Given the hole in our heart that exists from Robert Williams III’s departure, we’d most certainly be OK with getting a longer glimpse of Queta. He could be a real luxury if able to provide emergency depth on nights that Horford or Porzingis rest. 

Turnovers. — @theperpetuity

My blood pressure went up just reading a one-word mailbag entry.

Did I want to launch a remote through the TV screen watching parts of Tuesday’s game? Absolutely. The TV is lucky it’s just preseason. But we spent a lot of time last season suggesting how the only team that could derail the Celtics is themselves and, boy, do they love to reaffirm that with some maddening stretches of impossibly sloppy play.

We’ll chalk some of the clunkiness up to preseason rust. But this team is way too talented to consistently have the sort of lapses that occurred in the second and third quarters on Tuesday night.

If you could add one non-All-Star from C’s history to this team (besides Rob) who would it be? — @dtram87

I enjoy that you preemptively blocked my obvious answer.
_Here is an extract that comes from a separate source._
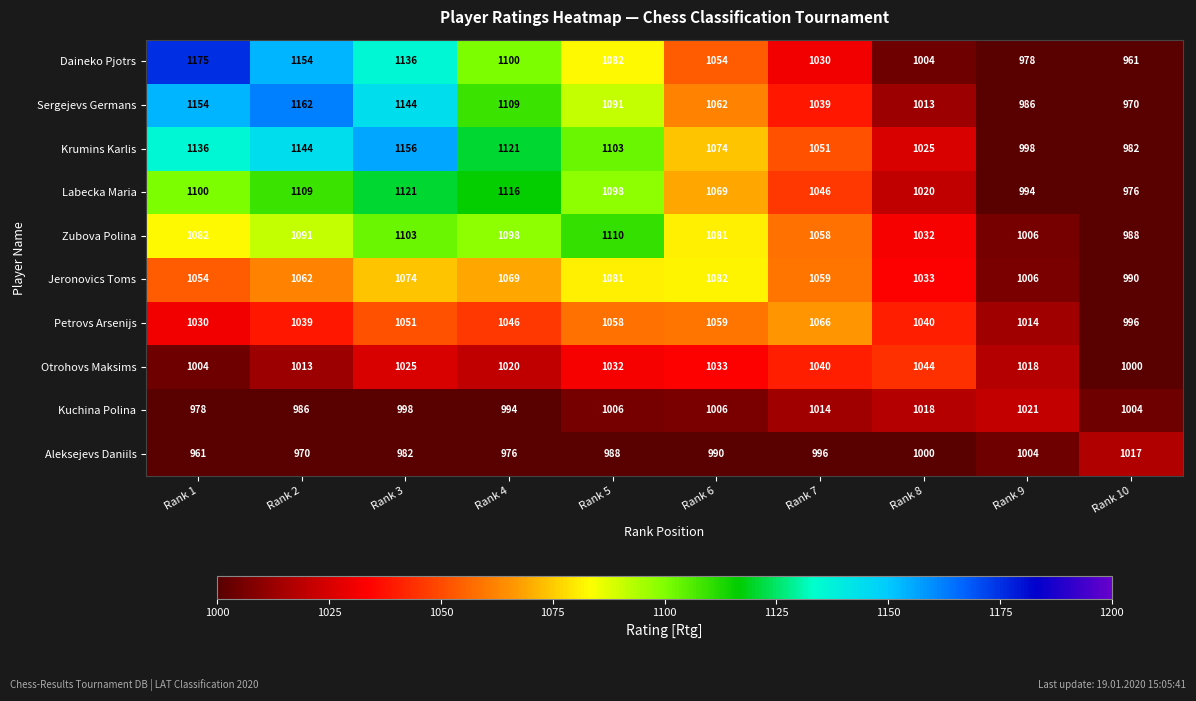

Count the number of data series in this chart.

10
That Jiri Welsch (wing depth!) and Joe Forte (imagine the sideline fits!) were the first two players that sprang to mind says a lot about the scars that still exist between the Big Three eras.
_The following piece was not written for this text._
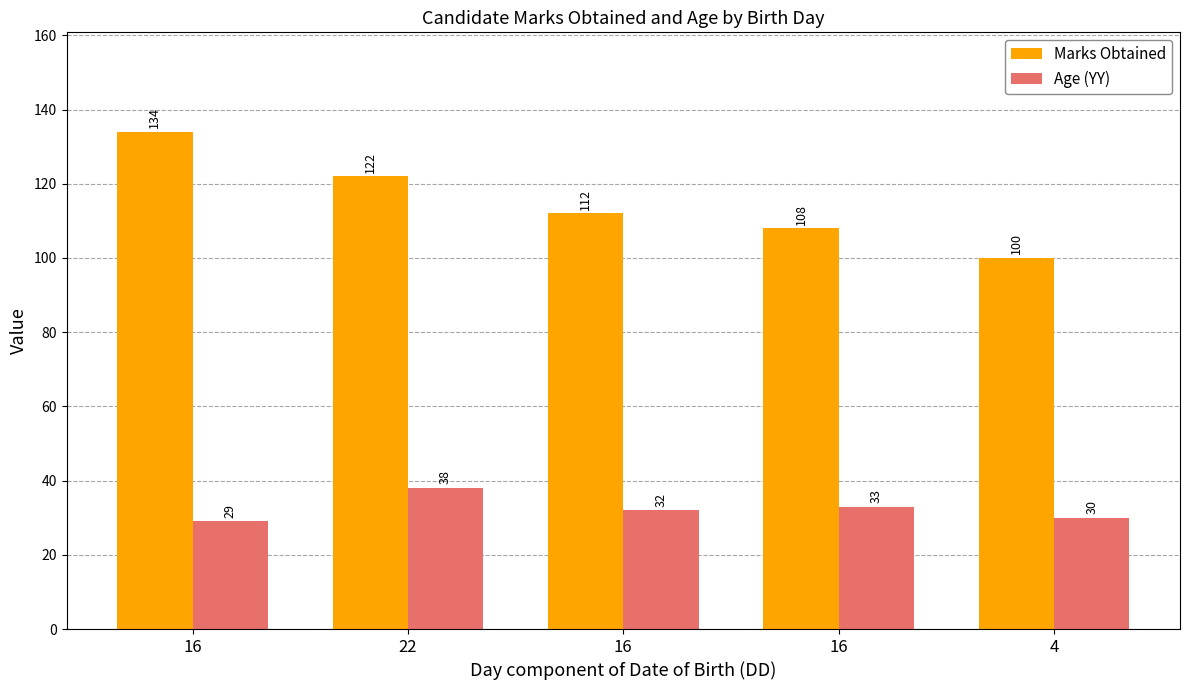

At which label does Marks Obtained first exceed 112?

16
We'd probably have to lean center here, right? Maybe an Aron Baynes type? A James Posey-type wing would fit very nicely behind the Jays. Actually, just give me one Guerschon Yabusele and go ahead and ship the Larry O’Brien to Boston.

Who’s playing during Gino Time? — @pea_zo

I love this question. And, if we’re being honest, we should get multiple chances to answer it this season.

This might hinge on who’s on the roster that night for two-way guy. But I’d stay in my seat for three minutes of a Davison-Banton-Stevens-Walsh-Queta lineup. Sprinkle in some Mykhailiuk if he’s not getting time otherwise.

Title or bust. — @hd2352

It’s a long season and so much can happen that it doesn’t seem fair to suggest that winning a title is the only pathway to a successful campaign. But given the talent and how close the Celtics have been the last half decade, we’re not sure there’s any other way to view the 2023-24 season.

The Celtics beefed up every level of the organization. The talent on the court went up with the additions of Porzingis and Holiday. Mazzulla’s staff is enhanced with the additions of Charles Lee and Sam Cassell. The front office has a keen new set of eyes in Jeff Van Gundy. The Celtics are undeniably all-in.

So it doesn’t feel outrageous to suggest title or bust. Maybe something happens that tempers that expectation, but as this ship prepares to leave the port, there is only one destination on the GPS.